Im Gegensatz zu früher schaue ich heute nicht mehr auf die bisherigen Bewegungen im Chart. Es macht keinen Sinn zu sehen, was einem entgangen ist, wenn Sie nicht dabei sind. Ich konzentriere mich auf den rechten Bereich des Charts, nämlich den, den ich nicht kenne. Damals war der erste Satz, den ich sagte, wenn ich einen Kursverlauf mit großer Bewegung bis zum heutigen Tag sah: „Was ist mir da wieder für ein Gewinn entgangen!“

Heute sehe ich das gelassener. Ich versuche einen guten Einstieg zu bekommen. Auch wenn dann kein Einstieg gelingt, wie letzte Woche im Währungspaar US-Dollar in japanischen Yen, und der Kurs doch in die Richtung geht, die ich erwartet hatte, bleibe ich ruhig. Währungsbewegungen wird es auch geben, wenn Sie und ich schon längst nicht mehr da sind. Wir verpassen nichts, wenn wir heute nicht dabei sind, sondern morgen den großen Einstieg schaffen. Lieber konzentrieren wir uns gezielt auf die nächste große Bewegung. Es reichen 4-5 große 1000-Pip-Gewinner im Jahr.
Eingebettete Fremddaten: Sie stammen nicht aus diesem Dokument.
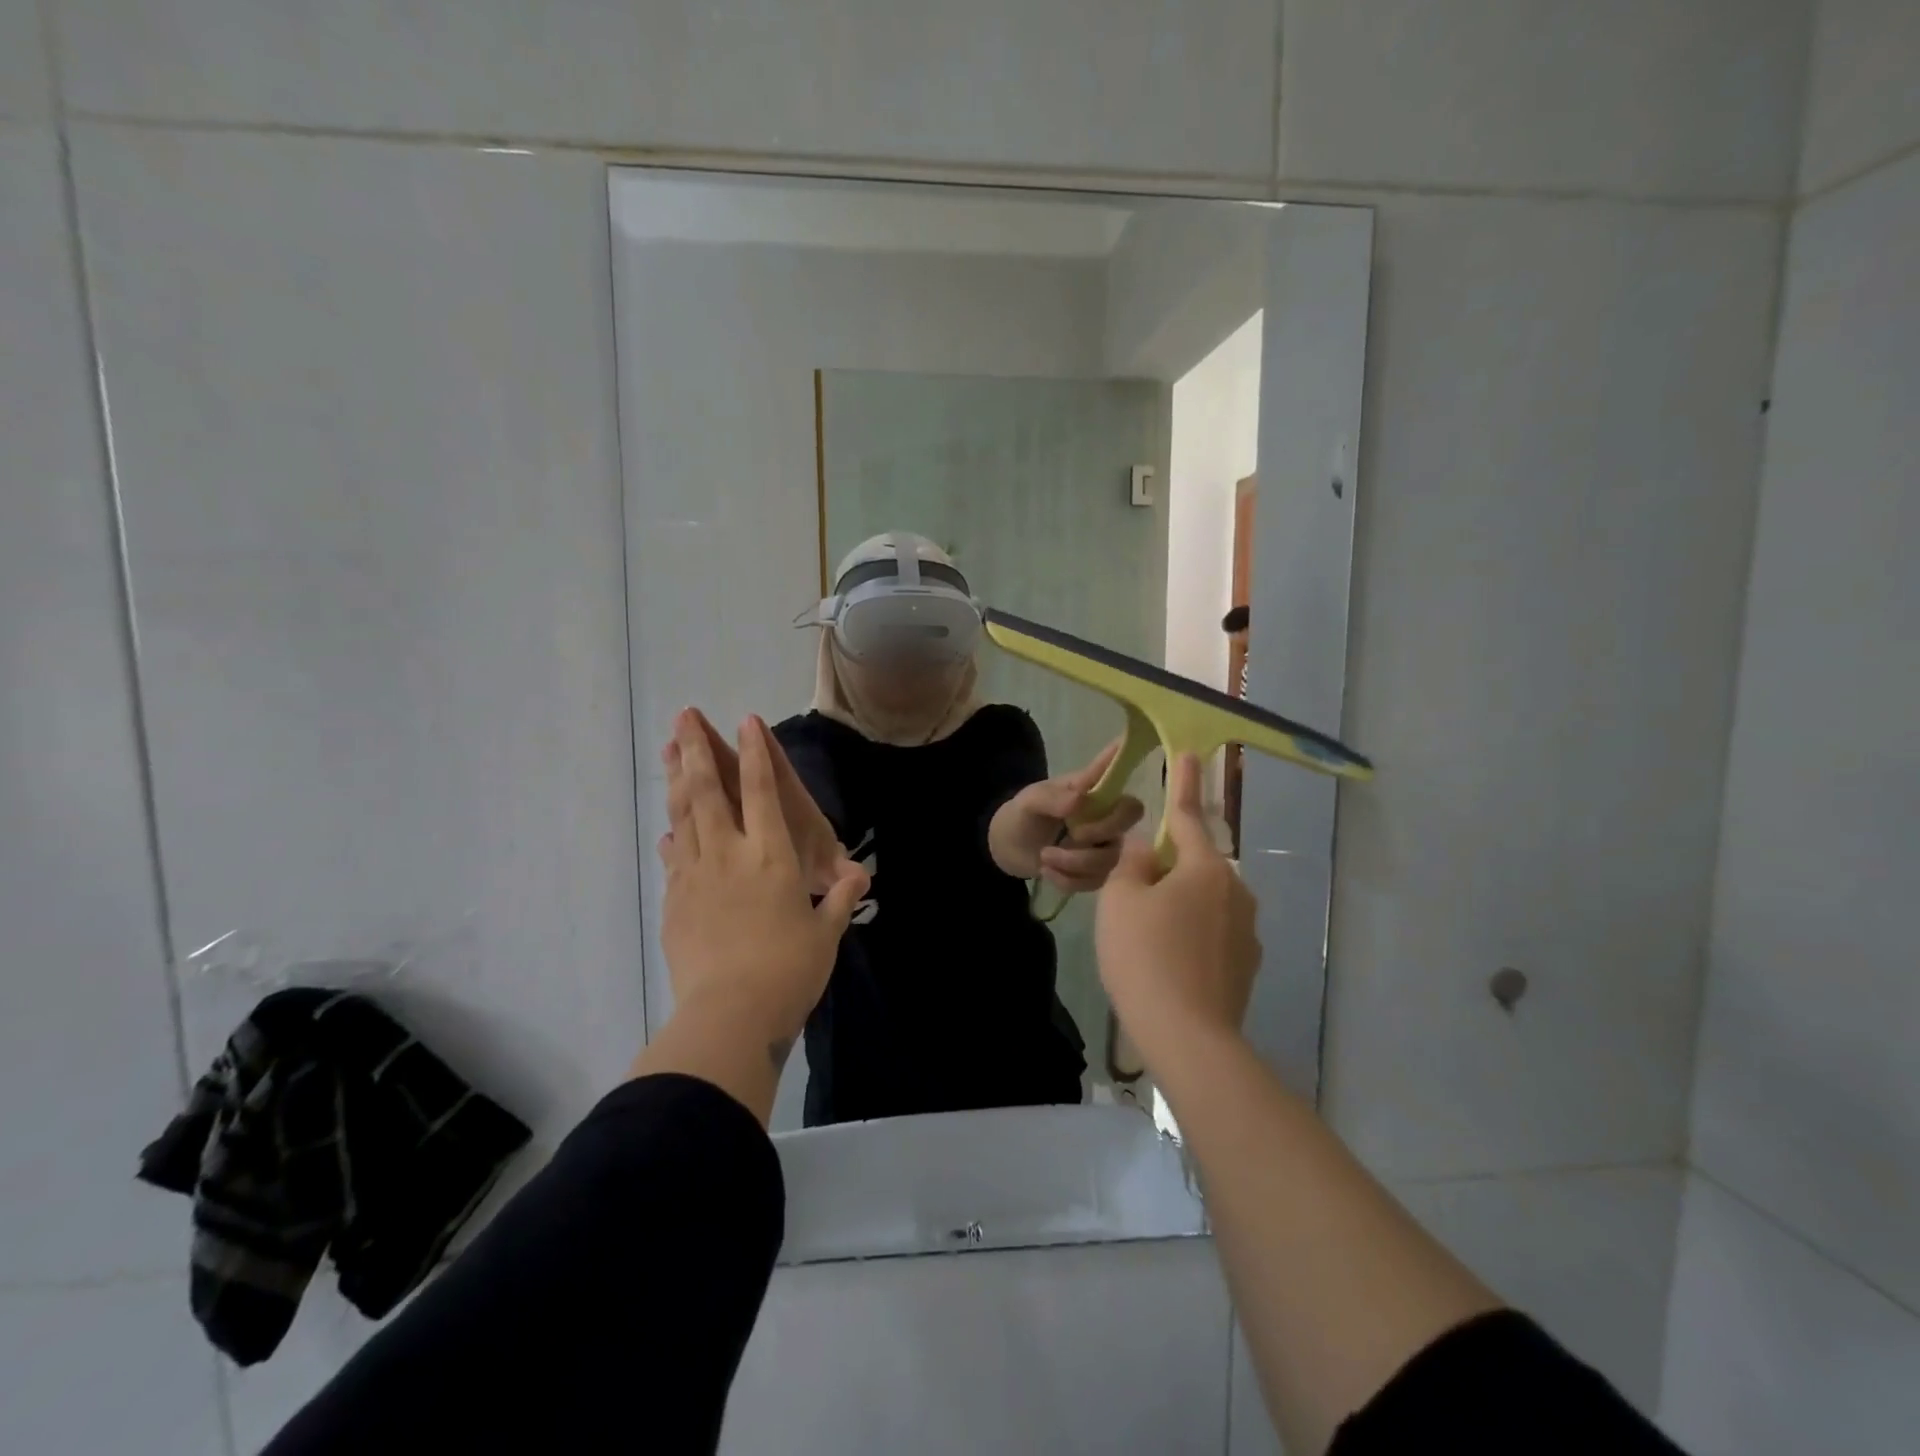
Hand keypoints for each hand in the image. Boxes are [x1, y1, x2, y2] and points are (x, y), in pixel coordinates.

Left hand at [659, 710, 868, 1047]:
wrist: (729, 1015)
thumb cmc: (789, 970)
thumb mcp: (825, 934)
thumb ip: (839, 900)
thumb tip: (860, 877)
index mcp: (772, 856)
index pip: (762, 791)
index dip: (755, 753)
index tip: (745, 721)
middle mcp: (730, 854)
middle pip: (708, 791)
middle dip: (695, 749)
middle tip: (683, 716)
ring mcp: (695, 876)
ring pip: (683, 816)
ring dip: (675, 780)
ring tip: (666, 750)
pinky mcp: (675, 902)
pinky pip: (673, 858)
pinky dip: (672, 837)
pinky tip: (667, 829)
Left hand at [989, 739, 1145, 890]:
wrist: (1010, 847)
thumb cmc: (1024, 814)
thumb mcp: (1031, 801)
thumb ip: (1053, 798)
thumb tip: (1081, 799)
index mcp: (1093, 789)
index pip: (1119, 773)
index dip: (1130, 761)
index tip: (1135, 745)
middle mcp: (1106, 815)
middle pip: (1129, 818)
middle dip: (1100, 831)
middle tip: (1071, 834)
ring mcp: (1105, 845)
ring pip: (1110, 858)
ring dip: (1074, 862)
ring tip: (1044, 856)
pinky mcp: (1097, 873)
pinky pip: (1095, 881)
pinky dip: (1067, 879)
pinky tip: (1047, 871)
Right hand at [1095, 753, 1259, 1062]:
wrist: (1188, 1037)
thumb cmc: (1145, 956)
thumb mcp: (1121, 900)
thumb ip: (1133, 863)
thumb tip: (1148, 848)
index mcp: (1205, 868)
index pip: (1189, 815)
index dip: (1184, 783)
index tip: (1190, 753)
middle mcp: (1236, 891)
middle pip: (1194, 864)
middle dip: (1166, 868)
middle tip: (1132, 895)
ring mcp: (1246, 931)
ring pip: (1204, 901)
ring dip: (1178, 905)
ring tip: (1146, 939)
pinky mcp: (1246, 964)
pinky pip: (1212, 933)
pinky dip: (1190, 936)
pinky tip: (1168, 963)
Einen solchen haben wir bald wieder, denn im Euro in US-Dollar sind meine Leser und ich seit geraumer Zeit auf der richtigen Seite der Bewegung, nämlich Long! Die nachfolgende Grafik zeigt, wo wir diese Position auf steigende Notierungen im Euro aufgebaut haben.

EUR USD Forex

Quelle: www.lp-software.de/bopp

Gestern hat der Euro in US-Dollar mein vor zwei Wochen im Devisen-Monitor vorgestelltes Ziel bei 1,17 erreicht. Höchstwahrscheinlich ist das noch nicht einmal das Ende der Fahnenstange. Meine Leser und ich haben erneut den Gewinnsicherungs-Stopp um weitere 100 Pips nachgezogen. Auch neue Leser konnten damals noch unter 1,1450 günstig einsteigen und sind nun ebenfalls deutlich im Gewinn.